### Document excerpt

A BACombo worker follows a stateful training process, as illustrated by the numbered steps in Figure 2. At each iteration, the workers (1) update the model with local dataset and meanwhile, (2)send the segment pulling requests to other workers. Once the update is finished, they (3) send the segments to the requestors as a response of the pulling requests and when all the pulling requests are satisfied, the workers (4) aggregate the model segments and start the next iteration. Next, we describe the implementation details of these steps.
(1) Local Update.
The learning process starts with the worker updating the model with the local dataset. The worker takes the aggregation result of the last iteration as the input model and updates it using stochastic gradient descent (SGD) with the local data. To reduce the communication cost, the local update may contain multiple SGD rounds before the communication with other workers. We denote the communication interval or the number of SGD rounds as τ , which, in typical FL systems, could be up to a few epochs.
(2) Worker Selection.
The selection has two main components: bandwidth monitor and worker selection. Each worker maintains a bandwidth table of all the other peer workers with default values, once a peer worker is picked in the communication, the monitor will measure the transmission time and estimate the average bandwidth based on the Round-trip delay time (RTT) and several (e.g., 5) bandwidth values in the history of this worker; In the selection part, each worker will select the workers follows the same scheme, either random selection or greedy selection.
(3) Segments Pulling.
The workers firstly decide how to partition the model. They do not have to follow the same partition rule, but for simplicity, we assume they partition the model into S segments in the same way. For each segment, the worker has to select R peers and sends the pulling request, which contains a segment description and a unique identifier of the worker to indicate which part of the model is to be sent and whom it suppose to be sent to.

### Required task
Return the part of the BACombo training passage from "A BACombo worker" up to and including "of these steps.", copied word for word.

### Dataset records
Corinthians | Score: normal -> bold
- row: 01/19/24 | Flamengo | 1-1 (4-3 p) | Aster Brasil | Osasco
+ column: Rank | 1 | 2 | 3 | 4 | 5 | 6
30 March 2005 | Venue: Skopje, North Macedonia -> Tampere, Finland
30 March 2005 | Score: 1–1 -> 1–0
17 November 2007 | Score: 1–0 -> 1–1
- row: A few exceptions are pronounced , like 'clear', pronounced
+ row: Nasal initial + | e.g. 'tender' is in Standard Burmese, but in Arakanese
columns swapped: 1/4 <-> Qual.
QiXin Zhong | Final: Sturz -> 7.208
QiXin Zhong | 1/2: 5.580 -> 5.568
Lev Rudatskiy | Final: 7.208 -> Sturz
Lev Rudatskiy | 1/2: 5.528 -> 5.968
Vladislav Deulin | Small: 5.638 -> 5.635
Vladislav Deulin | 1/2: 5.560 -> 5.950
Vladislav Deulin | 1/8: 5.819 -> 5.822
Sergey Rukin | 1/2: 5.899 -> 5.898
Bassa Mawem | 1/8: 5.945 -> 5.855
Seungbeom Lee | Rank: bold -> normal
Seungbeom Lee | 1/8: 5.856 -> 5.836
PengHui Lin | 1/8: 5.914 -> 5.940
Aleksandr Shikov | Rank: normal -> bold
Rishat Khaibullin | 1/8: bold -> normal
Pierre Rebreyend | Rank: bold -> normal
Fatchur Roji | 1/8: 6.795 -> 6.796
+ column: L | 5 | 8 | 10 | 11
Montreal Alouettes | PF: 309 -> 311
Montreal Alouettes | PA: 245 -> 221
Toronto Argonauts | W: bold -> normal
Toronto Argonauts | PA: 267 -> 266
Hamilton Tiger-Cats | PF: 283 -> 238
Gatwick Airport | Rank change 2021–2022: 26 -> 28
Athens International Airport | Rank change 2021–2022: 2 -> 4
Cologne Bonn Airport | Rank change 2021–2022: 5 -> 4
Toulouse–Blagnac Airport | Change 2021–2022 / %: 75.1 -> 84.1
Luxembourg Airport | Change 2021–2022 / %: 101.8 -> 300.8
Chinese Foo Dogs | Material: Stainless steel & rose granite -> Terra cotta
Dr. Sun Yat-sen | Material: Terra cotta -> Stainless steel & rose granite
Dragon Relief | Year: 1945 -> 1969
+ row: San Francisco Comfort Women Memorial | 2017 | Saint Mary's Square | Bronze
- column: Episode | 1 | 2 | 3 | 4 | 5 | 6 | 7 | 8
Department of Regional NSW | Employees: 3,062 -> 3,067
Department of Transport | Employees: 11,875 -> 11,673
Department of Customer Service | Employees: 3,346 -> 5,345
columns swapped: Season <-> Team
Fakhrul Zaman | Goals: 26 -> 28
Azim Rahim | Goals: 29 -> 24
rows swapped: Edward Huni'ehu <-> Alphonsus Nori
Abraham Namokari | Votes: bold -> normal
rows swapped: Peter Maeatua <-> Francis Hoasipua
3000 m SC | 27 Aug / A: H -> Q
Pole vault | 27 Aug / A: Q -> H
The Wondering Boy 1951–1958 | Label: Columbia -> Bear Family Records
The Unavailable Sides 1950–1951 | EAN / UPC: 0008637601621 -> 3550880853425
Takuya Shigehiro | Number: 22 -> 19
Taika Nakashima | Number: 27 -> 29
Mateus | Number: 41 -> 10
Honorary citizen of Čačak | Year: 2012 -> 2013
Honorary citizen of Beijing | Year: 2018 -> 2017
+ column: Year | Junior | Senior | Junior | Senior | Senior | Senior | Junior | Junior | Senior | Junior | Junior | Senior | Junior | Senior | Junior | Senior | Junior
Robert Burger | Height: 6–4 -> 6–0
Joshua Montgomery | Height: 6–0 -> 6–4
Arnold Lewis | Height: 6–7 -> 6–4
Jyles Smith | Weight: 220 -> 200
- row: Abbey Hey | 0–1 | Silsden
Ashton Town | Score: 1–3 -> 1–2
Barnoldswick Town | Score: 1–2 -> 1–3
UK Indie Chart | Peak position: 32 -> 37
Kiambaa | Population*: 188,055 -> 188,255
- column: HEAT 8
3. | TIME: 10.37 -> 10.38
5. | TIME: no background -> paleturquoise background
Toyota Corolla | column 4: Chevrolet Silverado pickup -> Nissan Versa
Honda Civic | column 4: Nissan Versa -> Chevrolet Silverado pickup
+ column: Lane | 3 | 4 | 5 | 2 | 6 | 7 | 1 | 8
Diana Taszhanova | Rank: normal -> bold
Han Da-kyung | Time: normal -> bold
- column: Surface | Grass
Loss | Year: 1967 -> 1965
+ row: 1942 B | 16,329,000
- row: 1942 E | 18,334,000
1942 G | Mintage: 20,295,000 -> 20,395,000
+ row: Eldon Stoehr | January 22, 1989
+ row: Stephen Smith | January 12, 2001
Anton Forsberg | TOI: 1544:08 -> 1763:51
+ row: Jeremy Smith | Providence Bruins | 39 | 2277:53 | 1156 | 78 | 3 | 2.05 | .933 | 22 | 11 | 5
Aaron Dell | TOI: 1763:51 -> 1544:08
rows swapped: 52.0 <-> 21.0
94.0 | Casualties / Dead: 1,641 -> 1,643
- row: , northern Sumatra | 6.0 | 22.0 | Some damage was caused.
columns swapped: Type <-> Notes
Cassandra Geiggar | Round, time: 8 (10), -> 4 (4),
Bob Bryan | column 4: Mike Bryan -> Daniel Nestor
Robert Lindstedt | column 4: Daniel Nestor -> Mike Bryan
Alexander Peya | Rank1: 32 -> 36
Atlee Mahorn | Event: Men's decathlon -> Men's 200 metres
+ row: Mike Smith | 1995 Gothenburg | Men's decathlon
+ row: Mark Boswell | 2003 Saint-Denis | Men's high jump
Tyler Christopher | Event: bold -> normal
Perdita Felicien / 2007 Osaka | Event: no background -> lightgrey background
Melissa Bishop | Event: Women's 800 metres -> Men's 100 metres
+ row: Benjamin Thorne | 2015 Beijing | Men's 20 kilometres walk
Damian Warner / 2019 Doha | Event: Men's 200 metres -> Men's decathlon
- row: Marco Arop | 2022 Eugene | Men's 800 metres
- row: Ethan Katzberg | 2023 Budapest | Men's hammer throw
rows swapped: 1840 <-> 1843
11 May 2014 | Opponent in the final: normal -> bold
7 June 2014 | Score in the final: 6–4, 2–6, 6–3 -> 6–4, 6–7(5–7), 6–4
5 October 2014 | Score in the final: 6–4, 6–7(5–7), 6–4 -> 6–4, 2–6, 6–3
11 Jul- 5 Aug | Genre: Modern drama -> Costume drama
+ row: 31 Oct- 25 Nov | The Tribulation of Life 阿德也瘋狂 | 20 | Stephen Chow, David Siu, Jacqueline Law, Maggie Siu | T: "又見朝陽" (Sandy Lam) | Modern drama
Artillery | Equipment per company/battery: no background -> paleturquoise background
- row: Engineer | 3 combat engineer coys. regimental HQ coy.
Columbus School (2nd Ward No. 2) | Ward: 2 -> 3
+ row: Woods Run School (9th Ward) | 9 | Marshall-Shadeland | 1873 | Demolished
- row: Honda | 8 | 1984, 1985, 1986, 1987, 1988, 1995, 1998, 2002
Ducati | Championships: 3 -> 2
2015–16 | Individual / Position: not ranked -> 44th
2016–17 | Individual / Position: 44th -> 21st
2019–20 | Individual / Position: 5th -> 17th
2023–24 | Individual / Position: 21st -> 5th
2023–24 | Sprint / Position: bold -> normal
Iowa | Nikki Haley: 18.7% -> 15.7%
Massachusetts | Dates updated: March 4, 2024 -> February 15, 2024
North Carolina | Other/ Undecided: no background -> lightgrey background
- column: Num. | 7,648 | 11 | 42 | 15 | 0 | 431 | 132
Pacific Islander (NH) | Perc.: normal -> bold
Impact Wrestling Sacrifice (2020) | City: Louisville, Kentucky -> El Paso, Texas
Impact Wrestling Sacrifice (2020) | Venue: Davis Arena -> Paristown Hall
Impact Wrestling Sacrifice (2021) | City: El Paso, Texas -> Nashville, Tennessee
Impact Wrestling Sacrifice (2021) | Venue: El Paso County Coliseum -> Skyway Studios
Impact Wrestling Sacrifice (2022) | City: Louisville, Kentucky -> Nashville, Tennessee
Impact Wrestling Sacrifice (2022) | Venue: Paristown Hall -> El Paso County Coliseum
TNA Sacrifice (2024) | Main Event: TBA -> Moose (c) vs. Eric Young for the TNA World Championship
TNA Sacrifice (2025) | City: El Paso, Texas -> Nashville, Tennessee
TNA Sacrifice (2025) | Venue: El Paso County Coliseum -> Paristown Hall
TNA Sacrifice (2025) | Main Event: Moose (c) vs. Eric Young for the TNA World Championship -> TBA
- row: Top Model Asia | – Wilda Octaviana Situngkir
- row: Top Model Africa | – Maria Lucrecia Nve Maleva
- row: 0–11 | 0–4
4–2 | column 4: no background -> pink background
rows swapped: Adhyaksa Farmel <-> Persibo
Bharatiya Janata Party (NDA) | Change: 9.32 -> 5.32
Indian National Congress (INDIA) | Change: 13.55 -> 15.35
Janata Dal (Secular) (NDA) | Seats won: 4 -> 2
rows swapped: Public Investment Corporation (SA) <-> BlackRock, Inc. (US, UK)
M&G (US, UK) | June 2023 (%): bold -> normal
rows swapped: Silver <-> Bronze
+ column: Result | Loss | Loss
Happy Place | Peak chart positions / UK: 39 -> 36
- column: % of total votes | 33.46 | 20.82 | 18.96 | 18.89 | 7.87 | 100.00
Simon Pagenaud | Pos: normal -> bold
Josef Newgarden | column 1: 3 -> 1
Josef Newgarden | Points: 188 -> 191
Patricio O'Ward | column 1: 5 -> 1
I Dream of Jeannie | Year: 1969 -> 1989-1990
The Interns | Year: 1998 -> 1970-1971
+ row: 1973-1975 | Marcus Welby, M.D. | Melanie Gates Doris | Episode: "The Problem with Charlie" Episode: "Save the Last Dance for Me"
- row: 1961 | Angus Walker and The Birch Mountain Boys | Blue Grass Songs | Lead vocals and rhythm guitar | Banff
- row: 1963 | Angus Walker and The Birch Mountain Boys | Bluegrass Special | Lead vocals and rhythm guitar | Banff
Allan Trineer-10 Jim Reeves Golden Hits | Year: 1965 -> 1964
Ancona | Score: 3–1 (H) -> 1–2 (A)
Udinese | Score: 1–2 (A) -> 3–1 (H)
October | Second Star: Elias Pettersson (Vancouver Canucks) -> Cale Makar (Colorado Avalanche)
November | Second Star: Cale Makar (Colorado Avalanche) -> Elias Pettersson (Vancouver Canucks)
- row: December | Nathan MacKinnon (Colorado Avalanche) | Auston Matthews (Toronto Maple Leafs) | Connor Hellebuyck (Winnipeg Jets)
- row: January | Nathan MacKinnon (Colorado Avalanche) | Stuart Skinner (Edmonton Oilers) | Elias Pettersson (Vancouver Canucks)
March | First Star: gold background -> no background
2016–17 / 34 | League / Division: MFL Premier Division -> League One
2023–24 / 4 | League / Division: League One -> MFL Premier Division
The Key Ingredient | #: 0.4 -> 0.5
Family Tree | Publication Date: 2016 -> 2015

### Exercise answer
A BACombo worker follows a stateful training process, as illustrated by the numbered steps in Figure 2. At each iteration, the workers (1) update the model with local dataset and meanwhile, (2)send the segment pulling requests to other workers. Once the update is finished, they (3) send the segments to the requestors as a response of the pulling requests and when all the pulling requests are satisfied, the workers (4) aggregate the model segments and start the next iteration. Next, we describe the implementation details of these steps.